Required task.
Please update the author bio below from "Joe Field is" up to and including "cats in Texas.", replacing "amateur" with "hobbyist", and give that part again.

Source passage.
Author Bio

The short version

Joe Field is the author of all books set in the world of Algendis, and Watchers of the Evenfall is his debut novel. After submitting his manuscript to numerous literary agents, Joe decided to self-publish so he could be rejected by a much wider audience. He is a student of psychology and an amateur YouTuber. He loves world folklore and mythology and wished to see a greater range of monsters in fantasy than dragons and unicorns which is one of the inspirations for his work. He lives with his two cats in Texas.

The long version

An overwhelming majority of children engage in make-believe play. This may range from simply playing house to emulating favorite superheroes. I was no different. Before the internet and with limited access to the glut of media now easily available to children, I would play a variety of games with friends, not the least of which was imaginative fantasy play. Any stick could become a sword, wand, or magical staff. We built stories together while climbing trees and running outside. The stories we told captivated me, and every time I was told that I would see a friend, I looked forward to our collaborative storytelling. This is, however, a phase of childhood that dwindles until it disappears. Pretend play is gradually replaced by more structured games, which then grow into competitive play. My peers grew older and stopped visiting the strange and magical worlds we created, but I didn’t. The magic had been more and more abandoned, but I couldn’t part with it. I continued to cultivate the magic as I aged, though I kept it mostly a secret. My friends left me alone to explore these uncharted lands, likely without ever realizing it. I found great joy in that solitude and still do.

Around this time in childhood, one of my favorite movies was Quest for Camelot, an animated film better known for its musical score than anything else. While there were many things for an eight-year-old to appreciate, the most amazing thing to me was the griffin. I had seen dragons and unicorns before, but the appearance and danger that the griffin exuded, along with its unique physiology, captured my imagination. The idea that other magical creatures existed beyond what I knew enchanted me and launched my search for books on different kinds of monsters.

Around the age of ten I noticed a friend of mine reading a book with a dragon on it while we were at summer camp. I asked about it since I was an avid reader of fantasy at the time, and we both shared a mutual appreciation for the books of Brian Jacques, the author of the Redwall series. He described the book to me and I later told my mom about it and obtained a copy. It turned out to be a book that took the world by storm, and I absolutely loved it. What made this unique, however, was the author. The book was Eragon, and the author was Christopher Paolini. My parents left out a newspaper article about him for me to read and I discovered he wrote the book at the age of 18. Furthermore, he had been homeschooled. This revelation astounded me. Authors had always appeared to me like mythical beings little removed from the unicorns and elves they wrote about, and yet here was an author less than ten years my senior who had been home schooled as I had been. Realizing this flipped my perspective from viewing creative writing as the activity of some quasi-supernatural being to people just like me.

A few years following this I watched The Fellowship of the Ring and subsequently read The Hobbit, The Lord of the Rings, and The Silmarillion. Tolkien’s work became a matter of endless questions and enthusiastic debate among my friends as I looked into other texts, including the Unfinished Tales. This latter work excited me in a different way from the others. The tentative language he used when describing what happened to the blue wizards (a heretofore unknown group to me) surprised and enthralled me. How could an author not know the beginning and end of his own creation? It brought me to the realization of exactly how massive Tolkien’s world was. Arda grew beyond the imagination of its creator to the point that he acted more as a historian than its architect. That attention to world building inspired me to seek similar depth in other works. I began work on my first novel and wrote around forty pages in Microsoft Word with the exceptionally unhelpful Clippy to assist me. The novel remains uncompleted, but the world sowed the seeds of what was yet to come.

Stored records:

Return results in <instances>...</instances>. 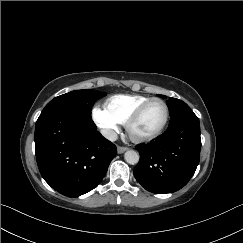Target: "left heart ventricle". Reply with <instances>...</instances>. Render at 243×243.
<instances>
[{
	"mask_svg": "<svg viewBox=\"0 0 243 243\" xmlns=\"http://www.w3.org/2000/svg\"><path fill=\"white\" fill-rule=\"evenodd\" d=\"M165 118V107L161 102L152 103L141 118L132 126V133L138 137L148 136L157 131Z\"/></svg>",
	"mask_w": 243,
	"mask_h": 243,
	"instance_id": "obj_1",
	"label": "left heart ventricle"
}]
</instances>
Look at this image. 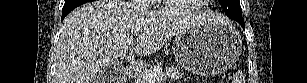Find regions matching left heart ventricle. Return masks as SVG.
I'll return each mask as SVG.
<instances>
[{
    "instance_id": "obj_1",
    "label": "left heart ventricle",
    "mask_w": 307,
    "mask_h": 83,
    "mask_svg": "<svg viewBox=\"0 0 307 83\" xmlns=\"http://www.w3.org/2000/svg\"><path fill=\"white\" fill-rule=\"evenodd\" d=\"M200 0H173V6L176 8L187 9L195 6ZM202 2V1H200Z\"/></svg>"
}]
</instances>
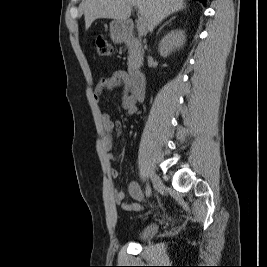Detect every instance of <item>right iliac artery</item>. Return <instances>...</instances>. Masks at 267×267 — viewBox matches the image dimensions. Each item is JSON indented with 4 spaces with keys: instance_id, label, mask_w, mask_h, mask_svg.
Segmentation results:
<instances>
[{
    "instance_id": "right-iliac-artery-1",
    "label": "right iliac artery",
    "mask_w": 267,
    "mask_h": 267,
    "mask_svg": "<svg viewBox=\"0 0 267 267\" xmlns=\"http://www.w3.org/2000/svg\"><path fill=\"white\" fill-rule=\"evenodd\" d=\"M150 195H151V187H150L149 184H147V186H146V196L150 197Z\"/></svg>"
}]
</instances>
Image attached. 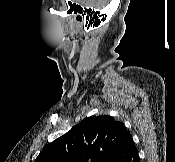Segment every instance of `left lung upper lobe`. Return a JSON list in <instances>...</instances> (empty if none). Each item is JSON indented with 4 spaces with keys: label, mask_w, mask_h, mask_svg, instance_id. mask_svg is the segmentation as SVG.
Segmentation results:
<instances>
[{
    "label": "left lung upper lobe",
    "mask_w": 175,
    "mask_h": 162,
    "mask_svg": "<svg viewBox=\"0 0 175 162\" xmlns=\"http://www.w3.org/2000/svg\"><path fill=\"white\" fill-rule=\"evenodd\" d=\"M127 132L111 116L88 117L47 145L35 162H109Z\"/></svg>",
    "instance_id": "obj_1"
}]
</instances>
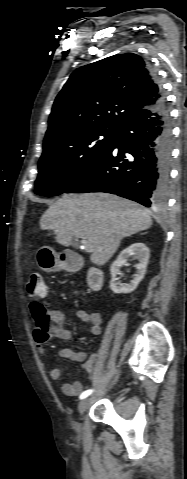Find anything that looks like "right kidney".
Returning <instances> with one entry per match:
<instances>
[{"label": "right kidney", "instance_id": "right-kidney-1", "mask_svg": "<svg viewBox=\"0 0 187 479\" xmlns=\"http://www.w3.org/2000/svg\"><path fill=\"white\" fill-rule=\"evenodd\" d=\"M149 257L150 251L143 243H134L128 248L124 249L111 265L110 272L112 278L110 281V289L116 294L130 293L134 291L146 274ZM128 258L137 259L139 261L135 265L136 273L134 274L133 280L130 282V284H120L116 276L119 274L120 268L127 264Z\"/></svg>", "mask_w": 187, "mask_h": 479}]
</instances>
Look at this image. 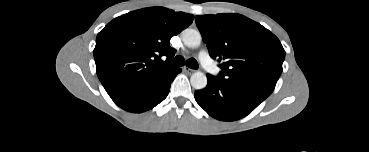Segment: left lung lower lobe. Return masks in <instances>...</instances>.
<instances>
[{
    "instance_id": "0a47b994",
    "label": "left lung lower lobe",
    "mask_w": 369,
    "mask_h": 152,
    "mask_svg": "<svg viewBox=\"0 0 369 152\" xmlns=\"http://www.w3.org/2000/svg\"><path fill=\"white\" fill-rule=\"evenodd\" d=\"M205 89L195 92L196 102L212 117L239 120L251 113L269 94L250 87L228 84L207 74Z\"/></svg>"
}]
</instances>
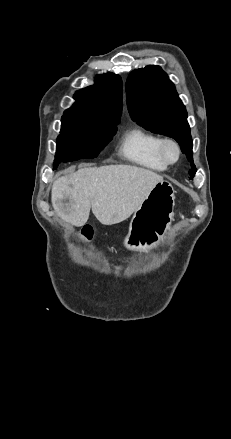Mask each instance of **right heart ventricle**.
<instances>
[{
    "mask_svg": "<svg viewBox=\"0 0 231 439\" xmlns=\"http://www.w3.org/2000/svg\"><path fill=\"white\" fill-rule=\"evenodd\" d=\"M162 138L140 127L128 129L119 145L123 157L143 168L162 172L168 165L161 158L159 144Z\"/></svg>",
    "mask_w": 231,
    "mask_h": 439,
    "instance_id": "1",
    "label": "right heart ventricle"
}]
</instances>
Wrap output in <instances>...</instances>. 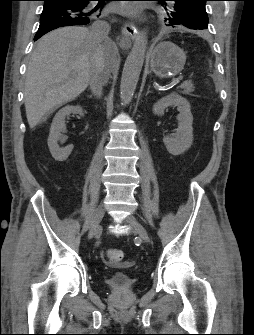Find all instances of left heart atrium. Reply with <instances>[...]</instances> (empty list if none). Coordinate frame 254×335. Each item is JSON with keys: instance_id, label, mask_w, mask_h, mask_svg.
Returning <instances> with one entry per match:
<instances>
[{"instance_id": "1", "label": "left heart atrium", "mask_w": 254, "mask_h": 335, "mask_svg": "<svg viewBox=\"0 0 254 335\" xmlns=\"http://www.w3.org/2000/svg\"><path fill=\"white\" fill-rule=\"evenodd\" d=\"M118 10L126 16H136L141 12V7L138 4L124 2Z\"/></svg>"}]
</instances>
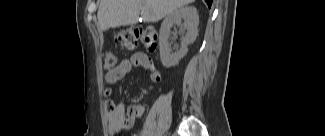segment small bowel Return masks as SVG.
Returning <instances> with one entry per match:
<instances>
[{"label": "small bowel", "mask_w": 325, "mask_h": 136, "mask_svg": "<svg viewBox=\"0 0 325 136\" xmlns=\"http://www.w3.org/2000/svg\"><path fill=\"white\" fill-rule=\"evenodd\" d=\"M136 67L147 70L153 83L160 82V71L156 68L151 57L144 52H136L129 58L123 59L115 69L106 73L105 81L109 84H115ZM106 94L109 95L110 92L106 91ZM105 106L107 130L110 135L129 130L133 127L135 120L145 113L143 105L129 104L125 101L115 103L109 99L106 101Z\"/></svg>", "instance_id": "small-bowel-1"}]
</instances>
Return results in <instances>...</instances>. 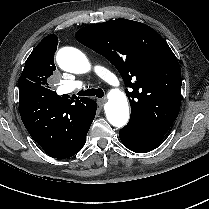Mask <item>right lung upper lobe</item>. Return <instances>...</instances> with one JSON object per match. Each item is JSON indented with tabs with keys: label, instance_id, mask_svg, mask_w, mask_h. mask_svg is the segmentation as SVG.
Listing matches in <instances>:
<instances>
[{
	"label": "right lung upper lobe",
	"instance_id": "obj_1",
	"mask_svg": "<svg viewBox=\"0 0 209 209\" xmlns=\"http://www.w3.org/2000/svg\"><path fill=\"white\" fill-rule=\"evenodd\" d=\"M57 45V36L55 34H50L46 36L35 48L50 46L57 49ZM56 97L58 101L65 106L67 111L63 112L60 117L55 120V124L70 128L75 136H79L87 132L96 114V102L89 98H76L75 100H69L64 96H58L57 94Z\"/></svg>",
	"mask_w": 209,
	"mask_h": 209
}]
</instances>
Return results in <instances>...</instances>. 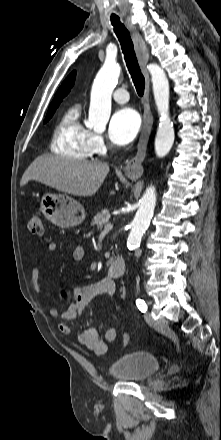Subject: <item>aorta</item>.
I'll list each match as a JSON object with an SVG mask.
<instances>
[{
	"instance_id": "1",
	"label": "aorta",
	"mask_w": 221,
	"mask_h": 440,
	"mask_svg": "<svg viewBox=\"0 0 221 440\" xmlns=\"http://www.w3.org/2000/svg\"><path fill=\"white\" fill-rule=\"evenodd\" d=\"M155 104L159 114V125L155 137V152L158 157L167 155L174 143V128L169 116V81L164 70L157 64H150ZM120 67L116 63H105L98 72L91 91L87 126L104 129L111 114V97L118 82ZM156 205V191L153 186L146 189L140 200L139 209L132 222L127 239L130 249L138 247L150 224Z\"/></svg>"
}]
</instances>
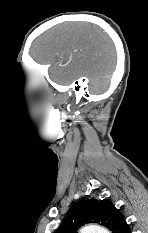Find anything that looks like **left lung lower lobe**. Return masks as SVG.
<instances>
[{
  "label": "left lung lower lobe",
  "instance_id": "obj_1",
  "mask_svg": "<svg viewBox=\"0 0 148 233\" xmlns=\"http://www.w3.org/2000/svg\"><path fill=\"white\" fill-rule=\"evenodd\" d=\"M127 233H131L130 229L127 231Z\"/></svg>",
  "mask_w": 148,
  "mask_h": 233
}]
</instances>
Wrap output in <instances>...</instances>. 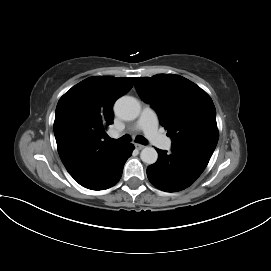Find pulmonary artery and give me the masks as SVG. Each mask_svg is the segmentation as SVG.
<instances>
[{"mask_svg":"<svg viewBox=\"0 0 271 271\" xmlns=\"http://www.w3.org/2000/svg\"><path fill=\"white\" fill-rule=\"evenodd\" d=\"M135 129L143 131L146 137L159 148L165 150L171 148L170 139L158 131V117L152 108L145 107L142 110L140 117L136 122ZM114 135L116 136L117 134Z\"/></svg>","mask_w":271,"mask_h":271,"instance_id":"obj_1","label":"pulmonary artery"}]
</instances>
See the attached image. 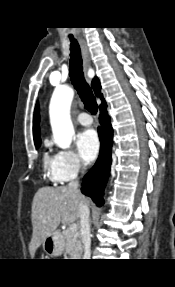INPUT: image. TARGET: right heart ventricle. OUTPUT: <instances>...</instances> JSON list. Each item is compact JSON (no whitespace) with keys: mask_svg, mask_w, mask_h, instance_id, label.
<instances>
[{"mask_svg":"<svg viewBox=\"0 0 175 287\" xmlns=\"http://www.w3.org/2000/svg\"><path fill=\"white\" fill-rule=\"evenodd\" d=\"M43 167L45 172L54 181L55 179V169H56V161L55 156L52 157L48 152H46L43 156Z\"/></svg>","mask_w":175,"mask_h":287,"instance_id":"right-heart-ventricle-1","label":"right heart ventricle"}]
</instances>
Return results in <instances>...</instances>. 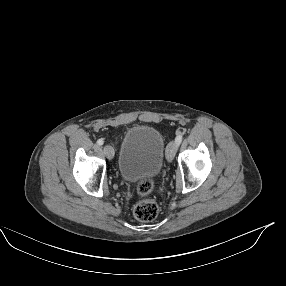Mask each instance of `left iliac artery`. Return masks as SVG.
Returning a JSON list of instances; mask_svg holds the SVG:
<instances>
[{"label": "left iliac artery", "instance_id": "obj_1", "mask_svg": "<svg viewBox=\"0 0 286 286\" xmlns=\"http://www.w3.org/2000/svg\"><path fill=\"white\" fill-rule=\"evenodd\" d=\"M182 139H183L182 133L177 134V136L175 138L176 144L179 145L181 143Z\"/></svg>", "mask_w": 286, "mask_h": 286}]
</instances>
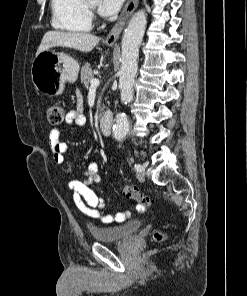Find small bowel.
<instances>
[{
  "label": "small bowel",
  "mask_w": 247,
  "mask_h": 296,
  "mask_svg": "<svg viewBox=\"0 0 247 296\" xmlns=\"http://www.w3.org/2000/svg\"><path fill=\"white\" fill-rule=\"evenodd\" d=\"M66 124L75 127H84L87 124L86 117L82 112V99L78 95L77 108L66 115ZM49 141L53 153V160L57 165H62L68 153V146L60 140L59 129H52ZM100 181L98 164L93 161L89 164L83 179H71L68 188L73 193V201L76 207L86 216L99 220L105 224L119 223L130 216L129 211L111 215L107 213V204L104 198L100 197L90 185ZM140 208V207H139Z\"/></svg>",
  "instance_id": "c3829d8e"
}]
</instances>
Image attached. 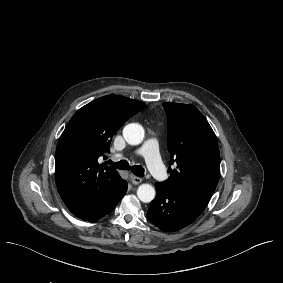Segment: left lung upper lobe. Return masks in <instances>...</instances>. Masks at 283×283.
I'll return each instance as SVG.
<instances>
[{"label":"left lung upper lobe","instance_id":"obj_1","mask_svg":"<svg viewBox=\"0 0 283 283\" xmlns=\"http://www.w3.org/2000/svg\"><path fill=\"white\" fill-rule=\"evenodd\" d=\"M168 118L170 177L161 184L209 202L220 176L217 138L193 105L163 103Z\"/></svg>","mask_w":283,"mask_h":283}]
</instances>
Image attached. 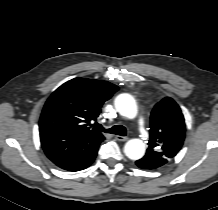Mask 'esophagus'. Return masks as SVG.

Task response.
Joe Field is the author of all books set in the world of Algendis, and Watchers of the Evenfall is his debut novel. After submitting his manuscript to numerous literary agents, Joe decided to self-publish so he could be rejected by a much wider audience. He is a student of psychology and an hobbyist YouTuber. He loves world folklore and mythology and wished to see a greater range of monsters in fantasy than dragons and unicorns which is one of the inspirations for his work. He lives with his two cats in Texas.